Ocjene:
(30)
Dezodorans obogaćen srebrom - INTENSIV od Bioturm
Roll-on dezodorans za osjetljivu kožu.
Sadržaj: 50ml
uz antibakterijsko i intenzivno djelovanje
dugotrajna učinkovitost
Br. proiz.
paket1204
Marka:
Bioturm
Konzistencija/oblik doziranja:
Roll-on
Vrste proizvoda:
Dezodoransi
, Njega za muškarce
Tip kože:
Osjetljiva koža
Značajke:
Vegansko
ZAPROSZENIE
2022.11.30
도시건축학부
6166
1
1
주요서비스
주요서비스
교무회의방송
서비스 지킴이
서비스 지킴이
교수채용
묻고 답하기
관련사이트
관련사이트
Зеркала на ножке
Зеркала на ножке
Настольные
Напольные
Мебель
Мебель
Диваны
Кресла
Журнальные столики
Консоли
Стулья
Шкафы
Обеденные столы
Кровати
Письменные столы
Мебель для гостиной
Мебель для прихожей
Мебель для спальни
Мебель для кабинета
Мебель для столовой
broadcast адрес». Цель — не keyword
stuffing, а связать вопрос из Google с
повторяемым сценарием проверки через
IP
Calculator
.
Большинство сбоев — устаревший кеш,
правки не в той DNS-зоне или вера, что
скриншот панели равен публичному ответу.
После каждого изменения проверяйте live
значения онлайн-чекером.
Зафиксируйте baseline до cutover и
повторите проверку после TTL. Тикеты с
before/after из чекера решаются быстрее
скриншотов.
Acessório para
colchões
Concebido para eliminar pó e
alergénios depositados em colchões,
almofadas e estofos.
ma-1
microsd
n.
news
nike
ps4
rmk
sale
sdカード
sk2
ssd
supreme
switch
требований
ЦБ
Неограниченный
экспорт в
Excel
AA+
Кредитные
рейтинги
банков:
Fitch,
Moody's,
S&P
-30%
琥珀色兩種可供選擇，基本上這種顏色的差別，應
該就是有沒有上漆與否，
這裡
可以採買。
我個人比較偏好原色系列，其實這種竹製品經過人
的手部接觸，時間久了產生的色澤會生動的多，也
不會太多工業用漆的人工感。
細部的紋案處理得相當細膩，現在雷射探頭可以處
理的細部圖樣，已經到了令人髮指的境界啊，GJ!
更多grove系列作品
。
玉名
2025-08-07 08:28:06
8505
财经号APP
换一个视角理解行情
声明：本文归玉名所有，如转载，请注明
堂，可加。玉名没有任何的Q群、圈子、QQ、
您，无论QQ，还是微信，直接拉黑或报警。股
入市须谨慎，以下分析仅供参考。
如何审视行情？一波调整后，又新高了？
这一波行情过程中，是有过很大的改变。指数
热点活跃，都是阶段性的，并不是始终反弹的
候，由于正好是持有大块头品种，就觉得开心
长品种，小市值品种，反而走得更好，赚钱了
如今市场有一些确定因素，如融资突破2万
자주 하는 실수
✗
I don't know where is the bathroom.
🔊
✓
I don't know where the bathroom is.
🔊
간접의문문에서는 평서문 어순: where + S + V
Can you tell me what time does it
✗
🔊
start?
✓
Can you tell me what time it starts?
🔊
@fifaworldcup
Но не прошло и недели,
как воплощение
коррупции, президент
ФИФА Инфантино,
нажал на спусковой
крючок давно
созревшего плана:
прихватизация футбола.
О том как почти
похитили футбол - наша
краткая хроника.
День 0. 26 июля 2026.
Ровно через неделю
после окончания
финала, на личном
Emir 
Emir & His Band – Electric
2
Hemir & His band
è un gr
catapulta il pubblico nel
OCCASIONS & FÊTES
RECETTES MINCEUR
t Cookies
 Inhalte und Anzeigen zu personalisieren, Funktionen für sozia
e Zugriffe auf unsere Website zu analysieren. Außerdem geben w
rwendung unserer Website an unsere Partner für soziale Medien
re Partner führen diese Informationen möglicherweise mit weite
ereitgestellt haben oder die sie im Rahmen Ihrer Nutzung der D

- - - -

Here, the lines to copy run from the one containing "прихватизация футбола." to the final line of the listing; copy them exactly and nothing else.

прихватизация футбола.
О том как почти
похитили футбол - наша
краткая хроника.
День 0. 26 июля 2026.
Ровно через неделю
после окончания
финала, на личном
Emir 
Emir & His Band – Electric
2
Hemir & His band
è un gr
catapulta il pubblico nel
OCCASIONS & FÊTES
RECETTES MINCEUR
t Cookies
 Inhalte und Anzeigen zu personalisieren, Funktionen für sozia
e Zugriffe auf unsere Website zu analysieren. Außerdem geben w
rwendung unserer Website an unsere Partner für soziale Medien
re Partner führen diese Informationen möglicherweise mit weite
ereitgestellt haben oder die sie im Rahmen Ihrer Nutzung der D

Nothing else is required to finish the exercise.